Cerebras Wafer Scale Engine Outperforms World's #1 Supercomputer, Achieving Long-Timescale Molecular Dynamics Simulations 179x Faster
May 15 2024 - 9:00AM
Business Wire
Breakthrough Unlocks Millisecond-Scale Simulations for the First
Time, Enabling Scientists to Observe Never-Before-Seen Material
Behavior
Cerebras Systems, the pioneer in accelerating generative AI, in
collaboration with researchers from Sandia, Lawrence Livermore, and
Los Alamos National Laboratories, have achieved an extraordinary
breakthrough in molecular dynamics (MD) simulations. Using the
second generation Cerebras Wafer Scale Engine (WSE-2), researchers
were able to perform atomic scale simulations at the millisecond
scale – 179x faster than what is possible on the world's leading
supercomputer 'Frontier,' which is built with 39,000 GPUs.
Existing supercomputers have been limited to simulating
materials at the atomic scale at a rate of 2-3 simulated
microseconds per month, restricting our understanding of how
materials evolve and behave over longer periods. This breakthrough
achieved by Cerebras and its collaborators at national laboratories
has shattered this barrier. By harnessing the power of the Cerebras
WSE-2, the processor at the heart of the Cerebras CS-2 system,
researchers can now simulate materials for milliseconds – an
astounding leap that opens up entirely new vistas in materials
science.
“The partnership between the NNSA laboratories and Cerebras
Systems is part of the Advanced Memory Technology (AMT) program,
which aims to accelerate exascale supercomputers by 40x as early as
2025. With Cerebras’ currently deployed wafer-scale computers, the
teams achieved this materials science breakthrough and a speedup
that exceeded the goal of the AMT program by more than 4X,” said
James H. Laros III, Distinguished Member of Technical Staff at
Sandia National Laboratories and AMT program lead. “This experience
bodes well for future impacts to our program and potential
scientific advances.”
The research team innovated across both hardware and software to
overcome the limitations of today’s supercomputers. By mapping
individual atoms onto the WSE-2's nearly one million cores and
enabling efficient communication between neighboring cores, the
system simulated 270,000 timesteps per second across 800,000 atoms
– a staggering 179-fold speedup over Frontier, the world's leading
supercomputer. This breakthrough allows researchers to gain
unprecedented insights into the long-term behavior and future
evolution of materials at the atomic scale.

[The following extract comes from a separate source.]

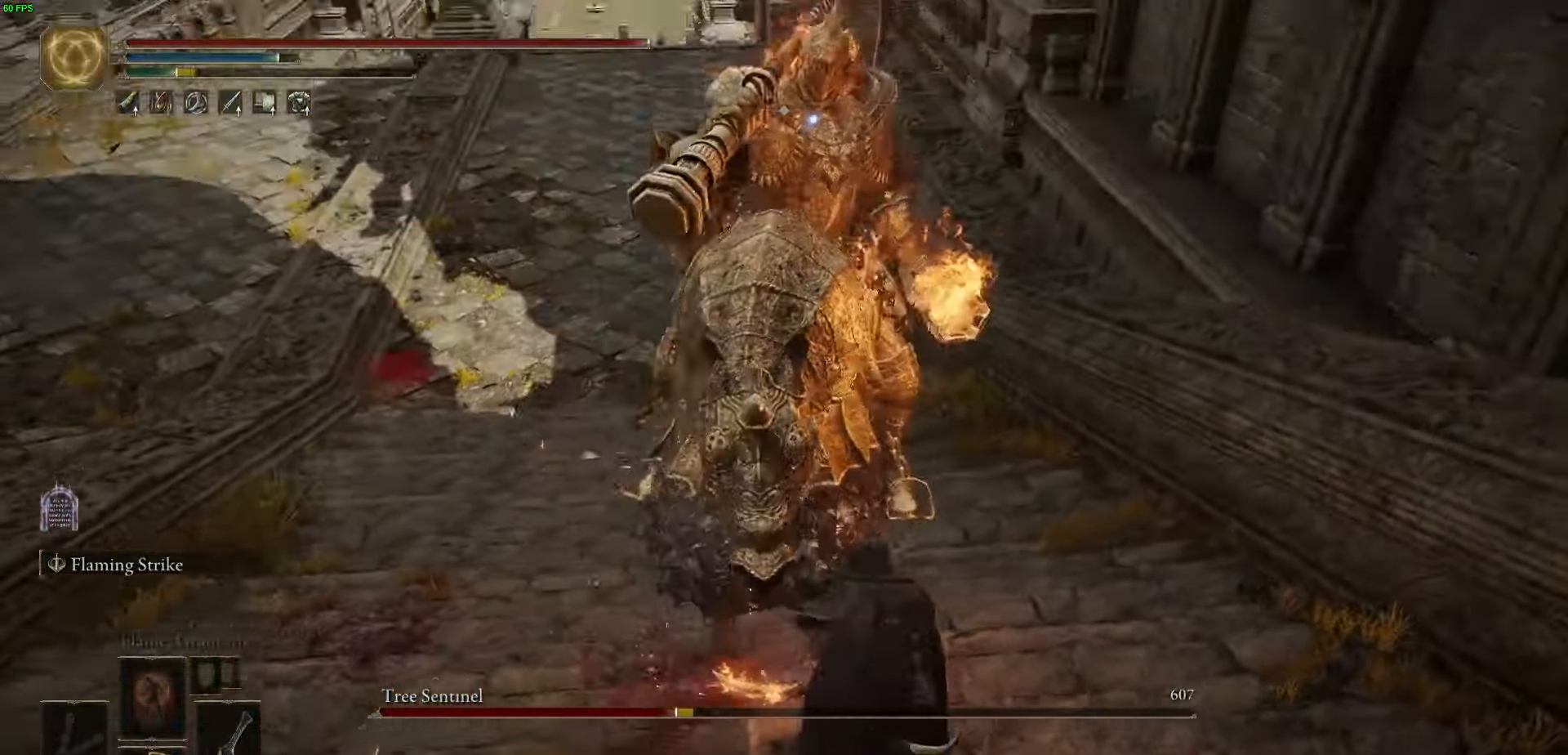
{"buttons": [], "left_stick": "up-right", "right_stick": "center", "events": [[33, "left_stick", "up-right"], [83, "R2", "down"], [216, "R2", "up"]]}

"This work changes the landscape of what is possible with
molecular dynamics simulations," said Michael James, Chief
Architect of Advanced Technologies and co-founder of Cerebras
Systems. "Simulations that would have taken a year on a traditional
supercomputer can now be completed in just two days. Scientists
will now be able to explore previously inaccessible phenomena
across a wide range of domains.”
Long timescale simulations will allow scientists to explore
previously inaccessible phenomena across a wide range of
domains:
- Materials scientists can now study the long-term behavior of
complex materials, such as the evolution of grain boundaries in
metals, leading to the development of stronger, more resilient
materials.
- Pharmaceutical researchers can simulate protein folding and
drug-target interactions over physiologically relevant timescales,
accelerating the discovery of life-saving therapies.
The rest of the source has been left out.